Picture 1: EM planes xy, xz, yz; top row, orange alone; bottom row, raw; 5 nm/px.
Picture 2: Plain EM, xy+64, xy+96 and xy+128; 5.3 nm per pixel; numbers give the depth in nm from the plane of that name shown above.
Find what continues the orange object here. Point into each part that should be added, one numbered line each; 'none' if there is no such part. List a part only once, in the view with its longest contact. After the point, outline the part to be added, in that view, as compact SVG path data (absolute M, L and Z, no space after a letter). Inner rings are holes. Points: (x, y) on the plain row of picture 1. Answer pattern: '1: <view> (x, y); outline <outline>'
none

* * *

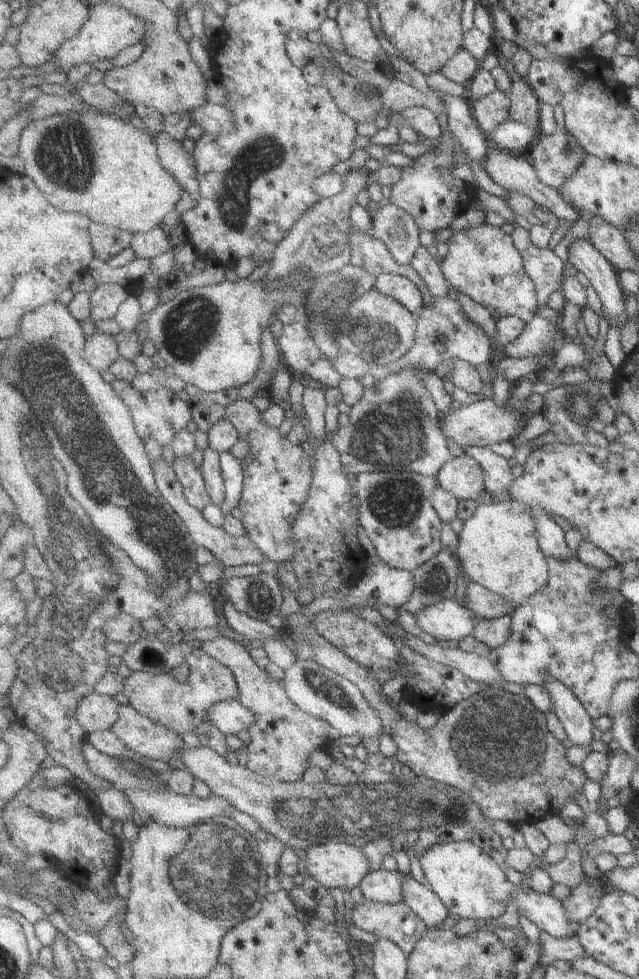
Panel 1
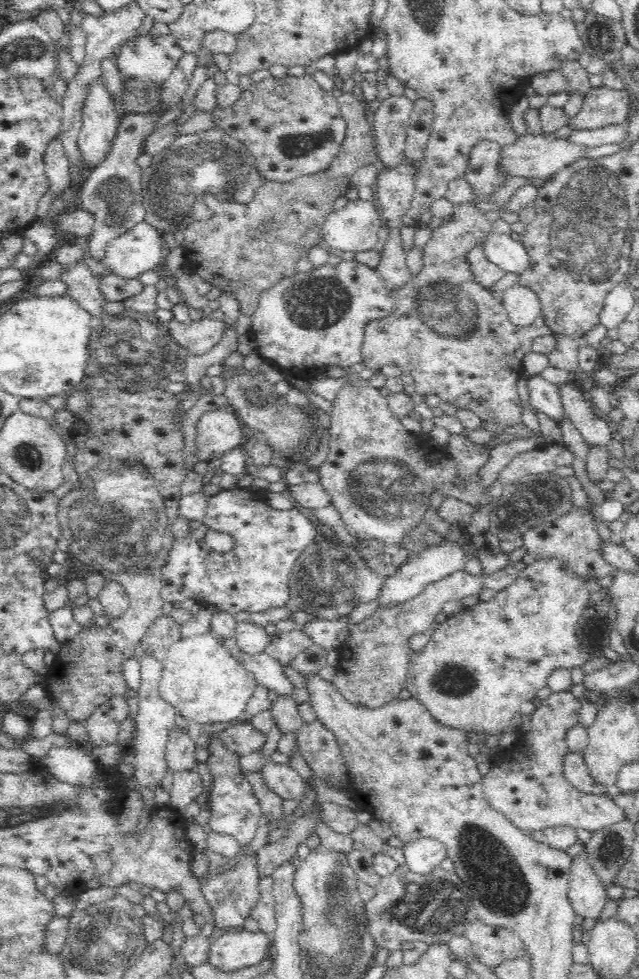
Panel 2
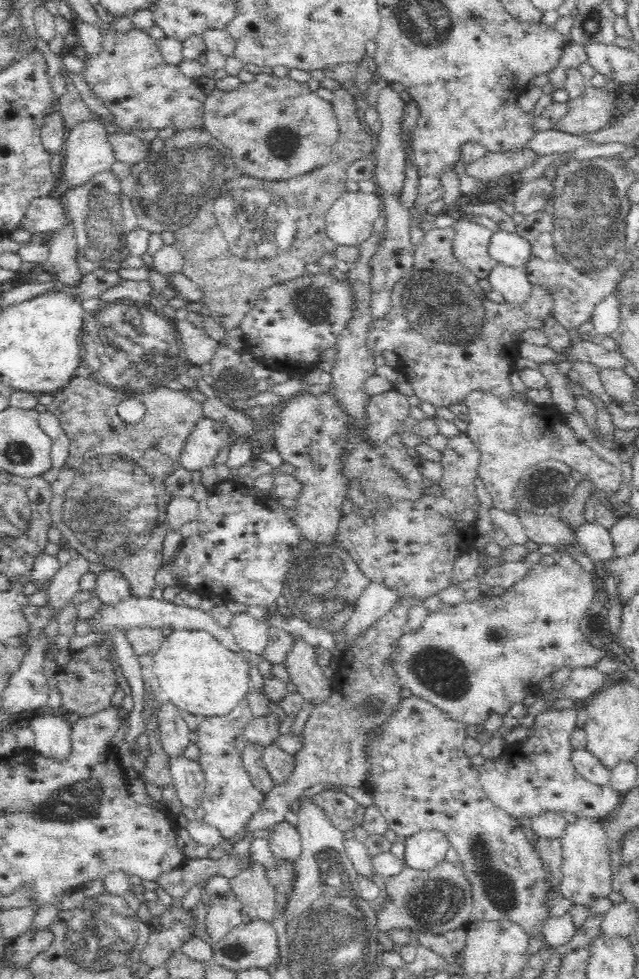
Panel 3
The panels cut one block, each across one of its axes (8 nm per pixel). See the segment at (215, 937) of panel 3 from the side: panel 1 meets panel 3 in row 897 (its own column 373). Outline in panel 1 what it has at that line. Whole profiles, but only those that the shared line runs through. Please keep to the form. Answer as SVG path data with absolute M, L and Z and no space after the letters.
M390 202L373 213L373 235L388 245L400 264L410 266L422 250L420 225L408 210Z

## Work to be completed
From the line holding "Picture 1: EM" to the line holding "Picture 2: Plain", inclusive, restate each line above exactly as written.

## Answer space
Picture 1: EM planes xy, xz, yz; top row, orange alone; bottom row, raw; 5 nm/px.
Picture 2: Plain EM, xy+64, xy+96 and xy+128; 5.3 nm per pixel; numbers give the depth in nm from the plane of that name shown above.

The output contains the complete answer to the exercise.